Pour son trentième anniversaire, l'Opéra de Montréal ouvre la saison avec Pagliacci et Gianni Schicchi, qui propose au public une distribution entièrement canadienne et en majorité québécoise. Et ce n'est pas le fruit du hasard si on a fait une belle place aux voix d'ici.

«C'est un choix délibéré, souligne Michel Beaulac, directeur artistique de l'Opéra de Montréal. Nous récoltons ce que nous avons semé au cours des 25 dernières années avec l'Atelier Lyrique. Une formation exemplaire a préparé des jeunes à une belle carrière. C'est une moisson riche, permettant de présenter des oeuvres difficiles à distribuer comme Gianni Schicchi, qui exige toutes les couleurs et l'éventail des voix humaines.»

 

Selon Michel Beaulac, les conditions sont enfin réunies pour que les chanteurs lyriques québécois puissent espérer faire carrière ici. Car s'il y a toujours eu de grandes voix au Québec, l'histoire de l'art lyrique y a connu des hauts et des bas.

«Les chanteurs qui avaient du talent ne voyaient pas la possibilité de vivre de leur art dans leur pays, dit-il. En s'aventurant dans une carrière d'opéra, on savait que l'on signait un contrat pour travailler et vivre à l'étranger.»

Le rayonnement de l'Opéra de Montréal et des autres compagnies canadiennes, combiné à une formation solide offerte aux jeunes chanteurs, changent la donne.

«On peut plus facilement faire appel à des Canadiens et des Québécois, ajoute le directeur. Sans chauvinisme, car il est essentiel qu'une partie de nos distributions demeure internationale. Cela aide autant le public que les artistes à mieux jauger la qualité du talent d'ici, en le comparant avec ce qui se fait ailleurs. Le fait d'avoir des artistes étrangers enrichit l'expérience musicale des spectateurs de Montréal.»

Si plusieurs des chanteurs prenant part à cette production sont passés par l'Atelier Lyrique, c'est aussi le cas du metteur en scène Alain Gauthier. Il y a fait son apprentissage comme stagiaire à la mise en scène pendant trois ans.

On lui doit la mise en scène du Barbier de Séville de Rossini, en 2008. Pour cette nouvelle production, il se retrouve en famille, avec des artistes qu'il a déjà côtoyés.

«Les répétitions sont très conviviales, dit-il. Dans Pagliacci, dont l'action se déroule au sein d'une troupe de commedia dell'arte, on avait vraiment la sensation de former une troupe. Cela donnait l'impression que l'on aurait pu partir nous aussi avec notre petite roulotte et jouer un peu partout.»

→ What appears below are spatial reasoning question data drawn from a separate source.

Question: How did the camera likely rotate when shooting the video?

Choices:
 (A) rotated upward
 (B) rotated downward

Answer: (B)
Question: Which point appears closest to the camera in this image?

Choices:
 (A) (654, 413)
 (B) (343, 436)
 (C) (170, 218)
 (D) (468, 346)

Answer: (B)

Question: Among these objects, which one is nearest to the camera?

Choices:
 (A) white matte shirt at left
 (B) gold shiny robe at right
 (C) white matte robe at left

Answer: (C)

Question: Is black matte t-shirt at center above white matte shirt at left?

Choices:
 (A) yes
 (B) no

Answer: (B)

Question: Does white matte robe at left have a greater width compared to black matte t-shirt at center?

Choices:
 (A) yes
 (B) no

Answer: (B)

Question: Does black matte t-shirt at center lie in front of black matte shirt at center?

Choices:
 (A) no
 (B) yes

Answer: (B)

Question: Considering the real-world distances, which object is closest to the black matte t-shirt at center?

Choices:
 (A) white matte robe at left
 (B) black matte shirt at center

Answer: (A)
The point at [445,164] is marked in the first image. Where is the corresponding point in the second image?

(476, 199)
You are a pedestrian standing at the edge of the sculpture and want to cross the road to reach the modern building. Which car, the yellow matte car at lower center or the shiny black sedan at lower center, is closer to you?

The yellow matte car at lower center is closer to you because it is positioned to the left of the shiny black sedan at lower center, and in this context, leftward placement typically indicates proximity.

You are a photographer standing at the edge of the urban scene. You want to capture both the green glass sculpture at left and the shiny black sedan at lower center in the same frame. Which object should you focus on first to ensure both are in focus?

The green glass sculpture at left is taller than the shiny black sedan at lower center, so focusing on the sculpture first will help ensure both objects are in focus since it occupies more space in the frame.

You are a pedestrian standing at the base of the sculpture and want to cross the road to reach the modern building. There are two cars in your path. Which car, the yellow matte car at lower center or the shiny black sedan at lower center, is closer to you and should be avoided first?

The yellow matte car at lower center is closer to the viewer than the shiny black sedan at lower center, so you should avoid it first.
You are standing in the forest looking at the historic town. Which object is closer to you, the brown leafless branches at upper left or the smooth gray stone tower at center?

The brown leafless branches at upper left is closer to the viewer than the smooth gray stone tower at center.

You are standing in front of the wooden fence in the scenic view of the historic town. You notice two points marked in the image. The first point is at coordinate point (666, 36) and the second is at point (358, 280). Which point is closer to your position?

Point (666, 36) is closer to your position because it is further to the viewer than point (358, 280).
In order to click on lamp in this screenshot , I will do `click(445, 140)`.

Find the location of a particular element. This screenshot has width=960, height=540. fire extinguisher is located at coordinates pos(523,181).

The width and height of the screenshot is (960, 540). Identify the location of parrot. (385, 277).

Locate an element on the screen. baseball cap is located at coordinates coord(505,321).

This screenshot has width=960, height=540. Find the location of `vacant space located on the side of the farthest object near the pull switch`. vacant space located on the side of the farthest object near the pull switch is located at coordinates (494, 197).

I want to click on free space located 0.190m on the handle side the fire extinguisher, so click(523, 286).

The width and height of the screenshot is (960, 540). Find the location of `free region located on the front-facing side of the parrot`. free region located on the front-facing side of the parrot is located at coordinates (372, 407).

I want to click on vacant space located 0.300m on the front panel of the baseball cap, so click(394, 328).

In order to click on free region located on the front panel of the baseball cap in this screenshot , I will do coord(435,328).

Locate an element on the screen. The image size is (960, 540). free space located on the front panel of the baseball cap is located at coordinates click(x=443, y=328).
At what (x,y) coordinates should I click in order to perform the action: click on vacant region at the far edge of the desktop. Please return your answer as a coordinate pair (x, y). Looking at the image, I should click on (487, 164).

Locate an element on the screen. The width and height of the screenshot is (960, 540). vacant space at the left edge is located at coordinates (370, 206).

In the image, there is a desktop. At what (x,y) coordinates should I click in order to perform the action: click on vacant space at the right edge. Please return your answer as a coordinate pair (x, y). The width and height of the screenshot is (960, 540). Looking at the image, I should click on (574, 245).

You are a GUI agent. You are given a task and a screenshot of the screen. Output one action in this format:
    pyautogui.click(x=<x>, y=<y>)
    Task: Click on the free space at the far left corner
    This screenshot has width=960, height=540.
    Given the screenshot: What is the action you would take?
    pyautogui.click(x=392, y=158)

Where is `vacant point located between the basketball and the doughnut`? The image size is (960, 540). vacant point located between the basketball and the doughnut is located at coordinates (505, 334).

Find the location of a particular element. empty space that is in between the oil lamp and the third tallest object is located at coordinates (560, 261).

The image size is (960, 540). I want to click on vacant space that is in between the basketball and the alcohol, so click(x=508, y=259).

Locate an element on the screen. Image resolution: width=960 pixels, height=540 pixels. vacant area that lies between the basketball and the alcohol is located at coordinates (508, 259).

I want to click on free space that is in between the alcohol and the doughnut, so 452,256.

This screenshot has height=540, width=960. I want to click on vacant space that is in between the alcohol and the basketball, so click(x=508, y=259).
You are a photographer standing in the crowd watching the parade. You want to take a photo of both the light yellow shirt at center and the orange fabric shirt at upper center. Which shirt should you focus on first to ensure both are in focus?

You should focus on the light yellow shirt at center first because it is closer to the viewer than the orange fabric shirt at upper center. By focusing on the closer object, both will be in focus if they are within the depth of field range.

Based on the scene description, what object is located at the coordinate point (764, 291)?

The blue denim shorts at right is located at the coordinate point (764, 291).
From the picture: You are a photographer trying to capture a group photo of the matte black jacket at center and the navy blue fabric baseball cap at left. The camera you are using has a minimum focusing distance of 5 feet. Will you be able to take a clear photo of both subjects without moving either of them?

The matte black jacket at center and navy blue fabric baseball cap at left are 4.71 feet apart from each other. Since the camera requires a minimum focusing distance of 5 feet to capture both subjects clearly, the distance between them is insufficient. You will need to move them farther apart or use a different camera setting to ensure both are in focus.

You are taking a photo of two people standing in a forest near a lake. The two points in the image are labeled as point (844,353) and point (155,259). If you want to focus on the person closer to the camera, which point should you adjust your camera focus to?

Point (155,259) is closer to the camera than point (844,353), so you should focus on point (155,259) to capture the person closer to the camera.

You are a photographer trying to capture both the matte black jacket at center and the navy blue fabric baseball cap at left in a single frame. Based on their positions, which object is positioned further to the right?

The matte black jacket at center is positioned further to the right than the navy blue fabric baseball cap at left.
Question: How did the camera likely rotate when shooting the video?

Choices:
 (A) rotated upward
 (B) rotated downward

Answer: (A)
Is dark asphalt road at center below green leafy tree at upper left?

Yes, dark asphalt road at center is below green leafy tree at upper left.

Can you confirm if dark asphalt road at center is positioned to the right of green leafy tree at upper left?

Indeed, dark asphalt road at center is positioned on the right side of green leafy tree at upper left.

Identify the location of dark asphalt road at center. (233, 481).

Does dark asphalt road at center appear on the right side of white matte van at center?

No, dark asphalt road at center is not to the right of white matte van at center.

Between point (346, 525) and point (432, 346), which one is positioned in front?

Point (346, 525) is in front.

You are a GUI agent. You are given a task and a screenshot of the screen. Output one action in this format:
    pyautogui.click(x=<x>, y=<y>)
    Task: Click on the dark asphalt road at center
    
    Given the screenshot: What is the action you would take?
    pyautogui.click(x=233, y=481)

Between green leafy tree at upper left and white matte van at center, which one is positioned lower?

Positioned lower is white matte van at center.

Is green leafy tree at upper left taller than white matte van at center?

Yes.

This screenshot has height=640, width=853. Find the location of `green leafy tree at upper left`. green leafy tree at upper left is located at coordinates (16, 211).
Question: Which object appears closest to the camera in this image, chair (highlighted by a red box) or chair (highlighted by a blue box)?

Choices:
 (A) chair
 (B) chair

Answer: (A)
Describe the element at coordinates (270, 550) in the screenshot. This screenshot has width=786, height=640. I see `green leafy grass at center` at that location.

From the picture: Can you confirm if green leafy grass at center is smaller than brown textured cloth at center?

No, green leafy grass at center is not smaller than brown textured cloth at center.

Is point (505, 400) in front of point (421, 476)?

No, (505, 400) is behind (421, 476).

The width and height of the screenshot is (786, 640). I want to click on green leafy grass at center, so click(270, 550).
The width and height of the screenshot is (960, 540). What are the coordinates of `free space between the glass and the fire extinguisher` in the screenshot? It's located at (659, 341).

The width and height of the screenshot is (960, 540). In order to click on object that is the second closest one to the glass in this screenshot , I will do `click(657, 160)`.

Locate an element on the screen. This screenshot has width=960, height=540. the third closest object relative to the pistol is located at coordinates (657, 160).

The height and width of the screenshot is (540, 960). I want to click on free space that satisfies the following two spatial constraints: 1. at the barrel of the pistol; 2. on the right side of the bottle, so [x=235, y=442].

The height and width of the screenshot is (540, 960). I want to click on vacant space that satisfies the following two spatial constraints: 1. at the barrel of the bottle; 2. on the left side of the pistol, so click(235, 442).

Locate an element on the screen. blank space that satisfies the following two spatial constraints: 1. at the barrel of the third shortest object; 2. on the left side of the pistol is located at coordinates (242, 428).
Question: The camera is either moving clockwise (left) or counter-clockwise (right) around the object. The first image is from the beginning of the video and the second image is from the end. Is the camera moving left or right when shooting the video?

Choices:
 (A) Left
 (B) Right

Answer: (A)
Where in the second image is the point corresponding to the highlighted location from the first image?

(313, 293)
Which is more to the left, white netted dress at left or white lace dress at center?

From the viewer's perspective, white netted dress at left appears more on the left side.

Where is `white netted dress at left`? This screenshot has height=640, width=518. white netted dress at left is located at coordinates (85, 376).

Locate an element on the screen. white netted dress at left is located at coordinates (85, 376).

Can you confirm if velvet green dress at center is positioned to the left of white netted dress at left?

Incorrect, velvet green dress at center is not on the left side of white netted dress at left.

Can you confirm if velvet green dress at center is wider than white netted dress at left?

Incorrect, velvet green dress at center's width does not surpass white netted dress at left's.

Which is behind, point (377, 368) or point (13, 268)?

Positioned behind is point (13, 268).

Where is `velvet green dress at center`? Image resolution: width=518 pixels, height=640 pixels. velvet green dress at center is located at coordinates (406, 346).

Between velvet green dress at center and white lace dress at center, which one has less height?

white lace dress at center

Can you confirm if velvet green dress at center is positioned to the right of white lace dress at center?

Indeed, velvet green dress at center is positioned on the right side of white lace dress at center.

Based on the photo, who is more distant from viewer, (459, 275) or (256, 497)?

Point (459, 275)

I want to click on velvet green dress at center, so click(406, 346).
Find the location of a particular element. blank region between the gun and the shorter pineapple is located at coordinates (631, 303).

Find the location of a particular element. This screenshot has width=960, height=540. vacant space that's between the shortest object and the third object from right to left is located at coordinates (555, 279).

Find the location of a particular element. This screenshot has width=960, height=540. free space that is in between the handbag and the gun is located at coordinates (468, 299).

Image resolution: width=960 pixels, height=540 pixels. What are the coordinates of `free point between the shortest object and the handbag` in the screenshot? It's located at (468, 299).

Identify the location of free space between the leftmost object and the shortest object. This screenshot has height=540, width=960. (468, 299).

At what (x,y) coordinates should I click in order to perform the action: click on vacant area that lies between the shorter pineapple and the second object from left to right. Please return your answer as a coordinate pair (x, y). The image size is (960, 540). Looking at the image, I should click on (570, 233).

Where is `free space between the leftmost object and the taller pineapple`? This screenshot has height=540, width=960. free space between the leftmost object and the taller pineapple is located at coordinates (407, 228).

Le metteur en scène et son équipe ont décidé de transposer l'action des deux opéras à la fin des années 50. On joue donc avec les époques, puisque l'action de Pagliacci se situait à l'origine à la fin du dix-neuvième siècle, tandis que Gianni Schicchi se déroule au Moyen Âge.

«L'objectif était d'unifier visuellement les deux oeuvres, autant par le décor que par les costumes, explique le metteur en scène. Choisir une autre époque permettait de donner de l'unité au spectacle même si ce sont deux opéras complètement différents. On voulait que les spectateurs aient l'impression de voir un spectacle en deux volets, qui se passe à la même époque.»

Le public peut donc s'attendre à des éléments visuels audacieux dans cette mise en scène non conventionnelle, qui puisera dans les souvenirs de cirque et des fêtes foraines d'antan.

«Je pense que ce spectacle est une belle porte d'entrée pour les gens qui ne connaissent pas l'opéra, dit Alain Gauthier. Avec deux ambiances et deux styles différents musicalement, cela permet aux spectateurs d'avoir un exemple de deux types d'opéra, et de découvrir s'ils aiment ou non.»

Pagliacci et Gianni Schicchi, de l'Opéra de Montréal, à la salle Wilfrid-Pelletier de la Place des Arts, les 26, 30 septembre, 3, 5 et 8 octobre, à 20h.